Linear regression of MRI determined gray matter (GM) and white matter (WM) volume with age revealed progressive loss wherein the rate of GM and WM loss was slower in CI-AD and CI groups compared to the CN (Fig.1 A,B,C,D). Mean volumetric analysis across the three age groups revealed a significant early decline in GM and WM in CI and CI-AD subjects compared to the CN while GM and WM loss were not distinctive between CI and CI-AD subjects across either of the age groups (Fig.1 E and F). Similarly, a significant reduction in hippocampal volume was distinctive of CI and CI-AD subjects from that of CN at all age groups but lacked sensitivity to distinguish CI and CI-AD subjects at early age groups (Fig.2). Progressive increase in ventricular volume is an early age indicator of CI and CI-AD groups (Fig. 2F).
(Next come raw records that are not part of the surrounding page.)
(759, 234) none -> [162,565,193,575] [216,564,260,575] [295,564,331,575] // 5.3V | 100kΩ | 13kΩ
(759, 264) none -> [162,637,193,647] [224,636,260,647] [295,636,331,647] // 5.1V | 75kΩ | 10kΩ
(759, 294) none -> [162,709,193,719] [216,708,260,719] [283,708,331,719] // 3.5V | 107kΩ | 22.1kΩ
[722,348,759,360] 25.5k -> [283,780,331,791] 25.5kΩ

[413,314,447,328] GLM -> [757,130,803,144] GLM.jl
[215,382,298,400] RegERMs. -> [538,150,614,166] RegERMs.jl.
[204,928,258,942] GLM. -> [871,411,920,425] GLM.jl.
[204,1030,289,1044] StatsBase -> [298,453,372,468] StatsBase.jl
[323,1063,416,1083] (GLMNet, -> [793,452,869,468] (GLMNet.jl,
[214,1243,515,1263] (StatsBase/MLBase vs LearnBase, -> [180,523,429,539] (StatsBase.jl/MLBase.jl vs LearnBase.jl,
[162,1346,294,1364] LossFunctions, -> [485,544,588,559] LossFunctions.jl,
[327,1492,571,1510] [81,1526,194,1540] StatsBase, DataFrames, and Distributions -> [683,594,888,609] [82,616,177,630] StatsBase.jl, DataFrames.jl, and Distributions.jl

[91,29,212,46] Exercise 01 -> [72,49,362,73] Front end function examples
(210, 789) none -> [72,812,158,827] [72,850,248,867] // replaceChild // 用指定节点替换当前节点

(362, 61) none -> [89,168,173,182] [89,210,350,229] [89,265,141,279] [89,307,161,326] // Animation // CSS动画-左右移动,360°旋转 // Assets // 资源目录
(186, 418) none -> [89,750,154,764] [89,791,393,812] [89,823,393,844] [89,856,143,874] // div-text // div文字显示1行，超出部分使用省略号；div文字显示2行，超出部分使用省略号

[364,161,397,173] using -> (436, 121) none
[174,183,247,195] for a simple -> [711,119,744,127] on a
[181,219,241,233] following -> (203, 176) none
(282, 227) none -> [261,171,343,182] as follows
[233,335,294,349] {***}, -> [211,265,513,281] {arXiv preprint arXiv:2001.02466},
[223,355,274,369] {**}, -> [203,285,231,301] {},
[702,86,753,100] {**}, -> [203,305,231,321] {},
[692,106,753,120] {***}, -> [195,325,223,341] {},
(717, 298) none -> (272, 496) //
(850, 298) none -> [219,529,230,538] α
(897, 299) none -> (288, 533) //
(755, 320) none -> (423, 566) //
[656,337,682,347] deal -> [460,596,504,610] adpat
Investigation of medial temporal cortical thickness revealed that thinning of parahippocampal gyrus is an early feature distinctive between CI vs CI-AD (CI:1.91 ± 0.25 vs, CI-AD:1.72 ± 0.28, p <0.001) subjects in addition to clear distinctions from CN (1.98 ± 0.21 ) (Fig.3). Microvascular segmentation showed an exponential increase in deep and periventricular white matter hyperintensity (WMH) load with aging across all three cognitive cohorts. The increase in WMH rate was significantly faster for CI and CI-AD groups compared to CN (Fig.4). WMH load was a distinctive feature between CI and CI-AD subjects in the intermediate and late age groups. A machine learning model based on majority voting was developed using early intermediate and late neuroanatomical changes to predict cognitive status (Fig.5). A combination of 9-MRI features presents a highly precise and accurate prediction of cognitive status (~80%) using a simple random forest method.

CONCLUSION

Parahippocampal gyrus thinning accompanied by ventricular increase marks the early feature distinctive of MCI and AD subjects while hippocampal reduction and WMH increase are the intermediate events distinctive of MCI and AD. A combination of 9 MRI-determined neuroanatomic features is predictive of distinct cognitive status. Neuroimaging investigations wrapped in AI provide high accuracy in determining cognitive status and may be used as an advanced tool for the clinical management of normal aging and pathological aging-associated brain health changes.

Acknowledgements

MRI and Cognitive data were obtained from The NACC database funded by NIA/NIH Grant U24 AG072122.